[Excerpt from a dataset]
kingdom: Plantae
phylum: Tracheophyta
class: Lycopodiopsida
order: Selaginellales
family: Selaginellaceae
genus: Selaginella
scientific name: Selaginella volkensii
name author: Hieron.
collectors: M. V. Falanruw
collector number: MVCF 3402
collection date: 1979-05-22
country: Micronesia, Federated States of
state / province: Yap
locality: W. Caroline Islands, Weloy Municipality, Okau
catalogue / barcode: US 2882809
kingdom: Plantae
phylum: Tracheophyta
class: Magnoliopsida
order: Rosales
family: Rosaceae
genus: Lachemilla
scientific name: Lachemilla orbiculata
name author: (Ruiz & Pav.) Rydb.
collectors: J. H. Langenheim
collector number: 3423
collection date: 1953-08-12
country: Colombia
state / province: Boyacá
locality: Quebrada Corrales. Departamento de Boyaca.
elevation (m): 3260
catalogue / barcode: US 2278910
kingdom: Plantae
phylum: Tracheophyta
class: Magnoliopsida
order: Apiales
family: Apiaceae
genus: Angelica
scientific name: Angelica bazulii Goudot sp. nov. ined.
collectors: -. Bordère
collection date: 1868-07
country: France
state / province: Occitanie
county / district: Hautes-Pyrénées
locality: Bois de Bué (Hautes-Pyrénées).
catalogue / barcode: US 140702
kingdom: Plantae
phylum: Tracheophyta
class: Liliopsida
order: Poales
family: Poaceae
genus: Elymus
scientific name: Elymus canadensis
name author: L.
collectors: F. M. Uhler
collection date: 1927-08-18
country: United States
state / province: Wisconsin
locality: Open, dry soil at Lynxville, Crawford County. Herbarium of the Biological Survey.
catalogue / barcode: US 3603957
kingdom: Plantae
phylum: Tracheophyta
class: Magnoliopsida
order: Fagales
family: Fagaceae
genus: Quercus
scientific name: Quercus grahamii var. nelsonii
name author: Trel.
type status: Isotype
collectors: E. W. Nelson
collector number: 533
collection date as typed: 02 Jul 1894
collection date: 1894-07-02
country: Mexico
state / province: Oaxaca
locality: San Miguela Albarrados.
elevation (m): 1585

▶ _Problem statement_
Copy out the rows above word for word, beginning at the line with "state / province: Wisconsin" and continuing through the final line of the rows.

▶ _The completed task_
state / province: Wisconsin
locality: Open, dry soil at Lynxville, Crawford County. Herbarium of the Biological Survey.
catalogue / barcode: US 3603957
kingdom: Plantae
phylum: Tracheophyta
class: Magnoliopsida
order: Fagales
family: Fagaceae
genus: Quercus
scientific name: Quercus grahamii var. nelsonii
name author: Trel.
type status: Isotype
collectors: E. W. Nelson
collector number: 533
collection date as typed: 02 Jul 1894
collection date: 1894-07-02
country: Mexico
state / province: Oaxaca
locality: San Miguela Albarrados.
elevation (m): 1585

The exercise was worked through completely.